→ TEXTO DA PÁGINA:
Enviado pelo nosso camarada Manuel Frazão Vieira:
“A minha singela homenagem ao nosso companheiro António Lúcio Vieira, de
Torres Novas, que tão cedo nos deixou.
Foi poeta,
dramaturgo, argumentista, investigador e jornalista.
Dos muitos
poemas que escreveu, permitam-me apresentar o Lúcio como um poeta maior. Um
poeta sem "os privilégios dos arautos ou arengadas penaches".
De tantos que
me ofereceu e li, destaco:
ANDA, VAMOS AO
PASSADO
Anda, dá-me a tua mão. Vamos recordar.
Soltemos o olhar sobre os
campos da nossa infância
quando o meu avô domava a
terra e eu, alheio, o seguia
e sabia que me esperavas
ao chegar do Peral.
Anda, olha, ali é o
cabeço das mil aventuras. O mágico Lavradio
onde sonhávamos heróis e
olhávamos o futuro inda tão longe.
Tu apenas tão ausente e
eu sem saber que existe um futuro.

→ TAREFA ESCRITA A:
Duplique o trecho do texto de homenagem desde "Enviado pelo nosso" até "mão. Vamos recordar.", inclusive.

→ INFORMAÇÃO:
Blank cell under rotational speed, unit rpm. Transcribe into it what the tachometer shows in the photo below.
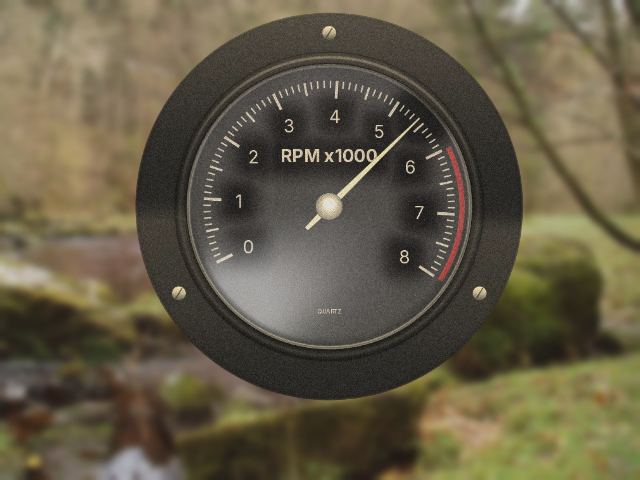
5400 rpm
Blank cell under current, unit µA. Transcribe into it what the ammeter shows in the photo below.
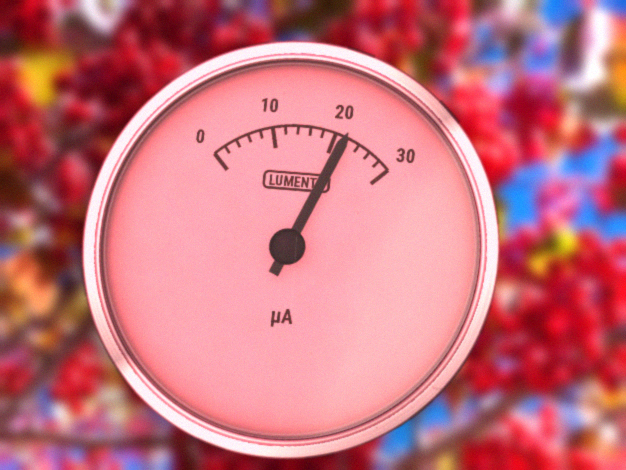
22 µA
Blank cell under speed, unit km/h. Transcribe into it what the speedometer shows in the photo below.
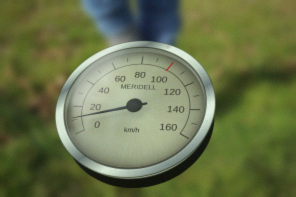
10 km/h
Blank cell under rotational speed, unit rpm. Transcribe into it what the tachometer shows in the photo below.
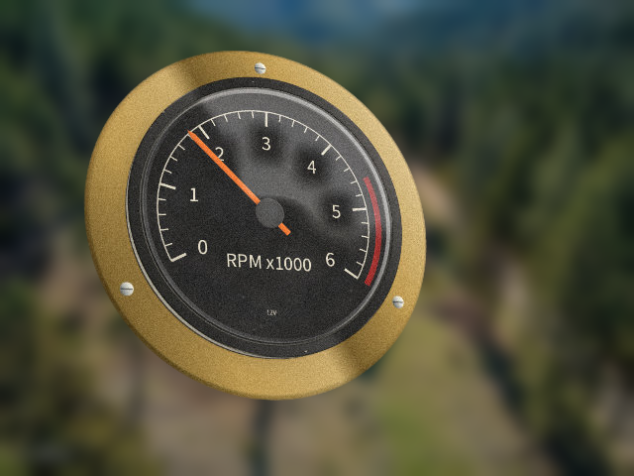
1800 rpm
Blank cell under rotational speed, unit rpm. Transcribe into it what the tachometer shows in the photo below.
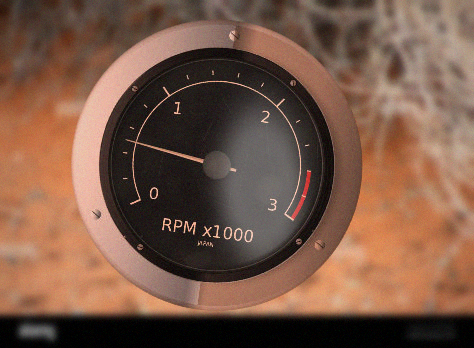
500 rpm
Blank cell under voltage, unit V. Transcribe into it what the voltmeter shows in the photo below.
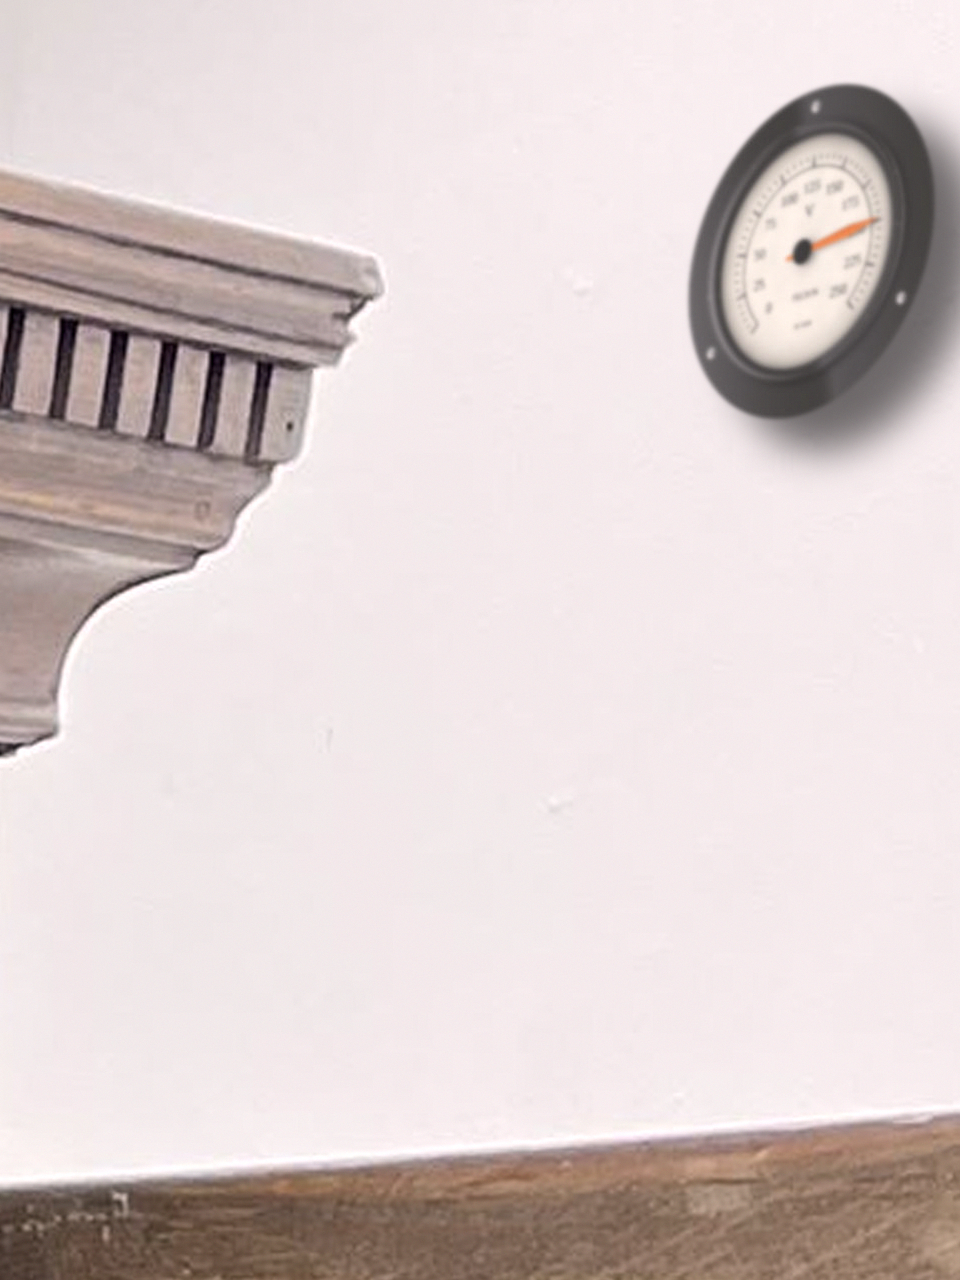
200 V
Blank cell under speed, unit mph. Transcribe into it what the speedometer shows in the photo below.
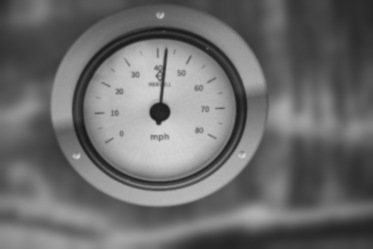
42.5 mph
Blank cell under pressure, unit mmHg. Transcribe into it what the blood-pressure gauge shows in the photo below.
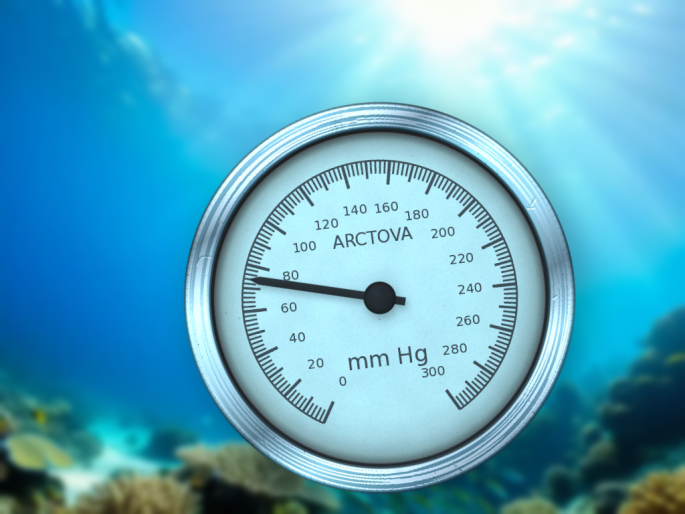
74 mmHg
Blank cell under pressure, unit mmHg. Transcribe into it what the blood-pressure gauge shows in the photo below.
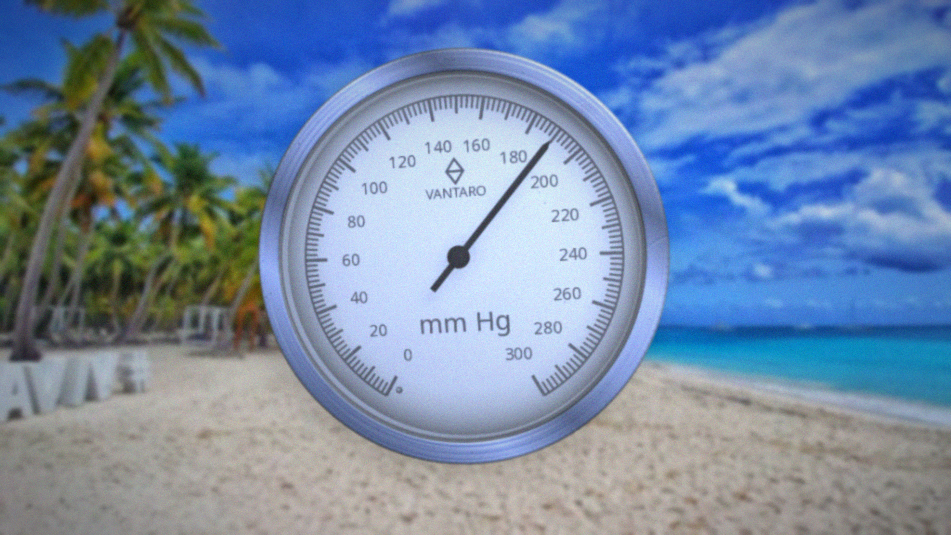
190 mmHg
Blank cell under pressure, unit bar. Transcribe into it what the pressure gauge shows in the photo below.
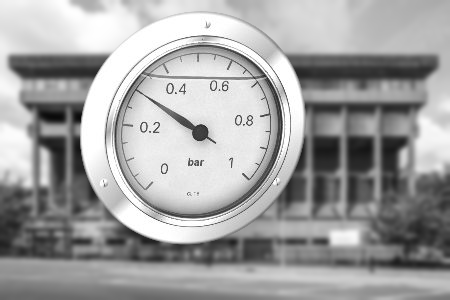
0.3 bar
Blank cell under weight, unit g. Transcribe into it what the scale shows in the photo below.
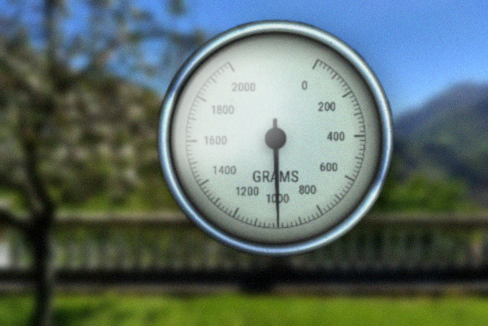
1000 g
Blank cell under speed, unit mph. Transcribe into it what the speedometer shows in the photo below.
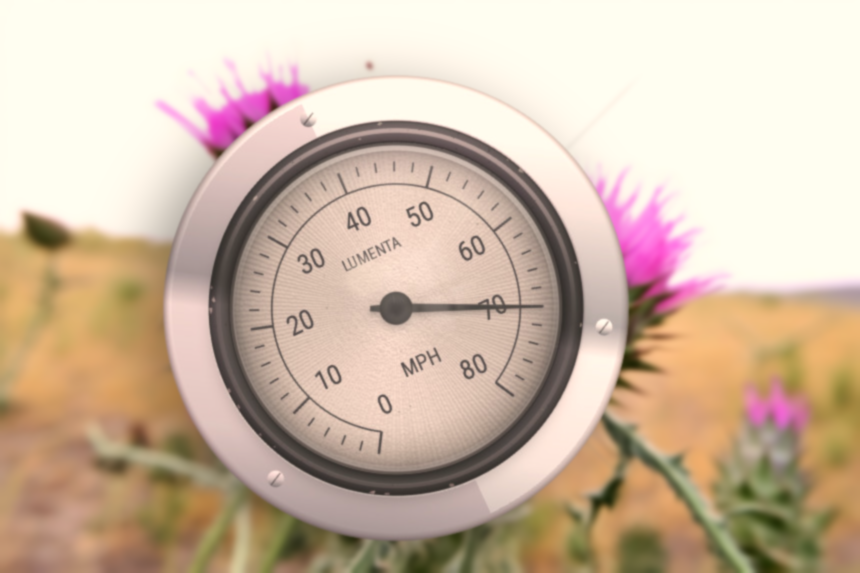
70 mph
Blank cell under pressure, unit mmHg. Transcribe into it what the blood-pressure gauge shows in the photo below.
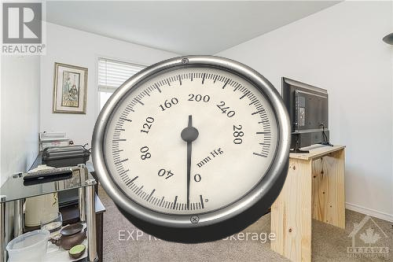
10 mmHg
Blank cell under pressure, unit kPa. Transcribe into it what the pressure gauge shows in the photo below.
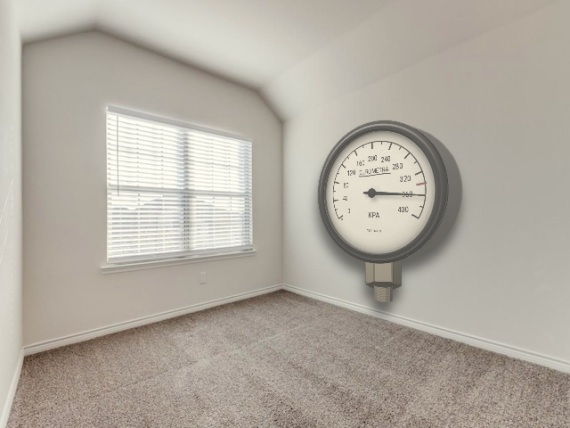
360 kPa
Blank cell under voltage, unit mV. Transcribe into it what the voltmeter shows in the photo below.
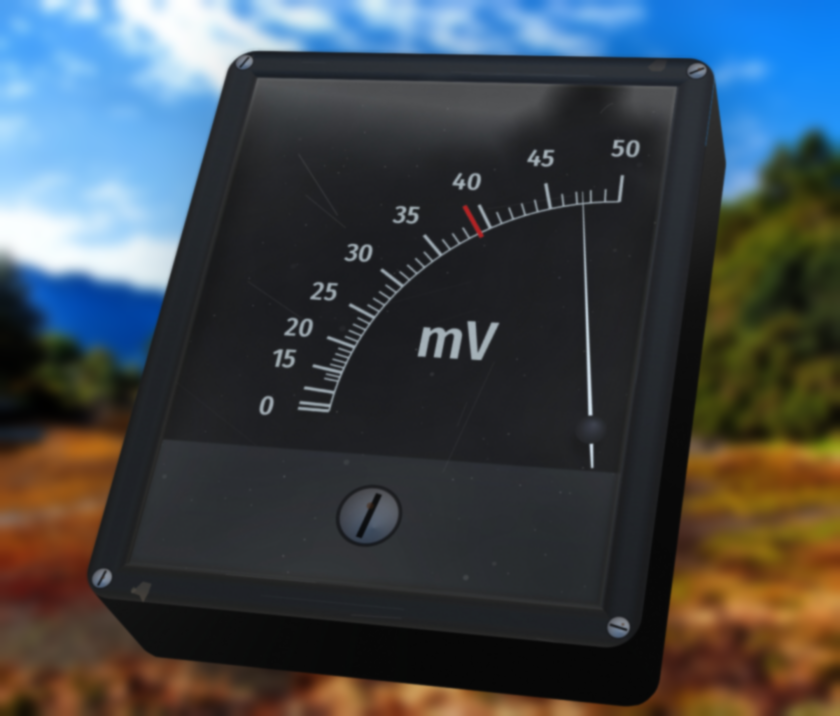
47.5 mV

→ TAREFA ESCRITA B:
Apresente em CSV de duas colunas, pedido e resposta, os registos desde a linha que contém "Blank cell under pressure, unit kPa." até ao fim dos registos, inclusive, com uma linha por registo, cada campo entre aspas e as quebras de linha trocadas por espaços. Deixe as imagens de fora da resposta.

→ ÁREA DE RESPOSTA A:
Enviado pelo nosso camarada Manuel Frazão Vieira:
“A minha singela homenagem ao nosso companheiro António Lúcio Vieira, de
Torres Novas, que tão cedo nos deixou.
Foi poeta,
dramaturgo, argumentista, investigador e jornalista.
Dos muitos
poemas que escreveu, permitam-me apresentar o Lúcio como um poeta maior. Um
poeta sem "os privilégios dos arautos ou arengadas penaches".
De tantos que
me ofereceu e li, destaco:
ANDA, VAMOS AO
PASSADO
Anda, dá-me a tua mão. Vamos recordar.

→ ÁREA DE RESPOSTA B:
pedido,resposta
"Blank cell under pressure, unit kPa. Transcribe into it what the pressure gauge shows in the photo below.","360 kPa"
"Blank cell under voltage, unit mV. Transcribe into it what the voltmeter shows in the photo below.","47.5 mV"